#### Task:
Make an exact copy of the records, omitting all images.

#### Stored items:
++++

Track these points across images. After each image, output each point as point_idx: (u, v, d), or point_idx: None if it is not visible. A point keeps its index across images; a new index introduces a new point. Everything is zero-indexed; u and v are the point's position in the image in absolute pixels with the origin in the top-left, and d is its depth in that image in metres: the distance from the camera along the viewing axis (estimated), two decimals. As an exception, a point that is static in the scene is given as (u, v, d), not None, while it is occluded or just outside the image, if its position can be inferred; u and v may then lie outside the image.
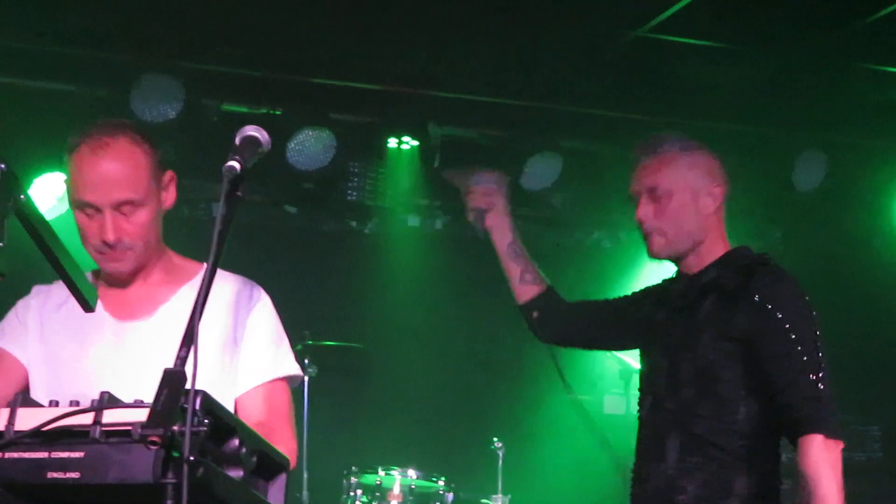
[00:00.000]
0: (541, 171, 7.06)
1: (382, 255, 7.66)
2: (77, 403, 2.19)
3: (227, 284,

++++

#### Task response:
Track these points across images. After each image, output each point as point_idx: (u, v, d), or point_idx: None if it is not visible. A point keeps its index across images; a new index introduces a new point. Everything is zero-indexed; u and v are the point's position in the image in absolute pixels with the origin in the top-left, and d is its depth in that image in metres: the distance from the camera along the viewing axis (estimated), two decimals. As an exception, a point that is static in the scene is given as (u, v, d), not None, while it is occluded or just outside the image, if its position can be inferred; u and v may then lie outside the image.
[00:00.000]
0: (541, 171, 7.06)
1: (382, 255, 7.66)
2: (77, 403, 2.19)
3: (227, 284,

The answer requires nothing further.